An alternative approach would be to bundle soffice into the same image as
the Elixir app and manage it via Erlang Ports:
| | Network service (this library) | Embedded via Port |
|---|---|---|
| **Scaling** | Scale soffice independently | Tied to app instances |
| **Isolation** | soffice crash doesn't affect the BEAM | Port crash is contained but messier |
| **Deployment** | Separate image, simpler app image | Single image, larger and more complex |
| **Latency** | TCP overhead (negligible on local network) | No network hop |
| **Multiple instances** | Deploy N soffice containers | Spawn N Ports per app node |
| **Complexity** | Needs orchestration (Docker/K8s) | Needs Port supervision, lifecycle management |
The network approach is simpler to implement and fits well with containerized
deployments where soffice already runs as a separate service.
### Kubernetes: scaling note
The soffice Docker image is ~1.7GB, but image layers are shared across all
containers on the same node — running 10 pods doesn't use 10× the disk.
Each soffice process uses ~50-150MB RSS (spiking during conversion).
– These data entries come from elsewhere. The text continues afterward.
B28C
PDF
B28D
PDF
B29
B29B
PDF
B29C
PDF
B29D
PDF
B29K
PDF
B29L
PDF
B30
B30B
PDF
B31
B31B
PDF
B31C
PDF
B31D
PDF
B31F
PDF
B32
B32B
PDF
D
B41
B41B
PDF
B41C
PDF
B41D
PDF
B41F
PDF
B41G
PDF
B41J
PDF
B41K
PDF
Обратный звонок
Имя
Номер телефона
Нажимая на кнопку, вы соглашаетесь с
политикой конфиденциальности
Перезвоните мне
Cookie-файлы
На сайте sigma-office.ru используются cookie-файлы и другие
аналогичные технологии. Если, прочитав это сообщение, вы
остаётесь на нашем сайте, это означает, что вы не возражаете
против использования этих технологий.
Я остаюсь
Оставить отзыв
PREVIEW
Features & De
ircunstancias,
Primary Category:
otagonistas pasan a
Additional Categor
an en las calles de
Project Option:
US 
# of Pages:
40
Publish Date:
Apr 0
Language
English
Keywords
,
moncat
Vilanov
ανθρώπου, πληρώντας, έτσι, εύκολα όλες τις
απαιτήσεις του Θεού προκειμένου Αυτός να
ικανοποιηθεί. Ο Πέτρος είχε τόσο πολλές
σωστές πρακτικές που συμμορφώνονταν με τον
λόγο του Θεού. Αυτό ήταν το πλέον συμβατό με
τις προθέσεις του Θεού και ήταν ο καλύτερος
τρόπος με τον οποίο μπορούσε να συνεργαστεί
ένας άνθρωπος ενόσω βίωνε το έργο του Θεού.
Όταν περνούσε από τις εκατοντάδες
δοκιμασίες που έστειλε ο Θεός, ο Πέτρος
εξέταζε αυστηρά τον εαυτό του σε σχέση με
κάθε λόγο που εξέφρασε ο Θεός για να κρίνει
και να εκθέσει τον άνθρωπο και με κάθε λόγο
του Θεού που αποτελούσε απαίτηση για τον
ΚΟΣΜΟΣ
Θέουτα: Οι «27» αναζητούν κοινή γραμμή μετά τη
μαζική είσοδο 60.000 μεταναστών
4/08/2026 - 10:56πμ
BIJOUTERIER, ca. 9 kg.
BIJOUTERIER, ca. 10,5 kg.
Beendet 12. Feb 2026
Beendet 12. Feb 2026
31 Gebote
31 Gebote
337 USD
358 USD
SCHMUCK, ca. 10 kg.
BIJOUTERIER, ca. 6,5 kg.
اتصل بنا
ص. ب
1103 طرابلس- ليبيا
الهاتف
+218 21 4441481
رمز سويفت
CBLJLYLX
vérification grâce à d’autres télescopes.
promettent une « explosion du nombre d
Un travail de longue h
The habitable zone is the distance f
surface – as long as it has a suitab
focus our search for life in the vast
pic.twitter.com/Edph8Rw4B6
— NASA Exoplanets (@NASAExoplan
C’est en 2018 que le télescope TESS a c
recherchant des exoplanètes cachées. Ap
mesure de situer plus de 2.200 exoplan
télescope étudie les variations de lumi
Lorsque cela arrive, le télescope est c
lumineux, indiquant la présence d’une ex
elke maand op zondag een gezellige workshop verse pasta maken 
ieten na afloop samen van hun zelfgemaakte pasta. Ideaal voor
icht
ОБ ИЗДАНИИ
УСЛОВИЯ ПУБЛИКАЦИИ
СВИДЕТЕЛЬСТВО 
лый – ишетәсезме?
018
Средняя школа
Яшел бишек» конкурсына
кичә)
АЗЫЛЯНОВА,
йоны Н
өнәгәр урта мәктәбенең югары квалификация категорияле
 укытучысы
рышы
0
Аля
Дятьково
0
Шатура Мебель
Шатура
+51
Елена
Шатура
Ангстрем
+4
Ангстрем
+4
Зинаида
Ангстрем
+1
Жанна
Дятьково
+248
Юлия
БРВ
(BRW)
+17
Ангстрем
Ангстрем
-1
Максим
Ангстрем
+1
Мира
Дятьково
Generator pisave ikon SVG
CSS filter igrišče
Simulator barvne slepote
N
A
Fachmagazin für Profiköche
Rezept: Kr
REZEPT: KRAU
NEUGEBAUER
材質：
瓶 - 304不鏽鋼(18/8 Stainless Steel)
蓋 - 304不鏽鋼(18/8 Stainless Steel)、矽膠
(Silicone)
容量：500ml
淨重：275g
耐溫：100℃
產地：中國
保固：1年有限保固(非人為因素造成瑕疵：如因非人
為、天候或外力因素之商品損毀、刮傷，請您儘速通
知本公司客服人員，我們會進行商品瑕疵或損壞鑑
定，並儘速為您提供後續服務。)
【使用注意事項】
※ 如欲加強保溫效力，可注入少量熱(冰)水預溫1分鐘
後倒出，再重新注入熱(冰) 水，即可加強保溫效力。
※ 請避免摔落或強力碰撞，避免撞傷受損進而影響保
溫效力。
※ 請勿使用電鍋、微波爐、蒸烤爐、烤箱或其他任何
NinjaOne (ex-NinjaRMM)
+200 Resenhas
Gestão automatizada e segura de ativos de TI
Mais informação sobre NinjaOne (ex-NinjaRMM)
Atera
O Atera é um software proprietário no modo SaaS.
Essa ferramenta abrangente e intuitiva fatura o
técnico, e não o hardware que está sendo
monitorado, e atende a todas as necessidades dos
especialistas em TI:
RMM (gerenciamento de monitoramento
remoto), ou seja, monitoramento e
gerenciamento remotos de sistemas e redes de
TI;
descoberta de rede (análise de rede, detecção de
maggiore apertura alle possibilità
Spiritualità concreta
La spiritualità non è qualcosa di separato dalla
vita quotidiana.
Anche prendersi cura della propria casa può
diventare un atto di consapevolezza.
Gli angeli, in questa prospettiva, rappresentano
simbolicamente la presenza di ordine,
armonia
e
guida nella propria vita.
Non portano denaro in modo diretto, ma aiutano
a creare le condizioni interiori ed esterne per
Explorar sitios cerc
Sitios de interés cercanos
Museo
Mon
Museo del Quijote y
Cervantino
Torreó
The
per-container namespace overhead (~10-20MB) is negligible in comparison.
Multiple pods give you health checks, restart policies, and per-instance
resource limits for free. The equivalent with embedded Ports means managing
all of that in application code.
Tested with [`libreofficedocker/alpine:3.23`](https://hub.docker.com/r/libreofficedocker/alpine).
## References
- [UNO Binary Protocol Spec](https://wiki.openoffice.org/wiki/Uno/Binary/Spec/Protocol)
- [binaryurp source](https://git.libreoffice.org/core/+/refs/heads/master/binaryurp/) — reader.cxx, writer.cxx, marshal.cxx
- [specialfunctionids.hxx](https://git.libreoffice.org/core/+/refs/heads/master/binaryurp/source/specialfunctionids.hxx)
- [typeclass.h](https://git.libreoffice.org/core/+/refs/heads/master/include/typelib/typeclass.h)
- [XInputStream](https://api.libreoffice.org/docs/idl/ref/interfacecom_1_1sun_1_1star_1_1io_1_1XInputStream.html), [XOutputStream](https://api.libreoffice.org/docs/idl/ref/interfacecom_1_1sun_1_1star_1_1io_1_1XOutputStream.html)
- [MediaDescriptor](https://api.libreoffice.org/docs/idl/ref/servicecom_1_1sun_1_1star_1_1document_1_1MediaDescriptor.html)
## License
MIT — see [LICENSE](LICENSE).
This is an independent implementation based on the public UNO protocol spec.
LibreOffice source was consulted as documentation for protocol details not
covered by the spec. No code was copied.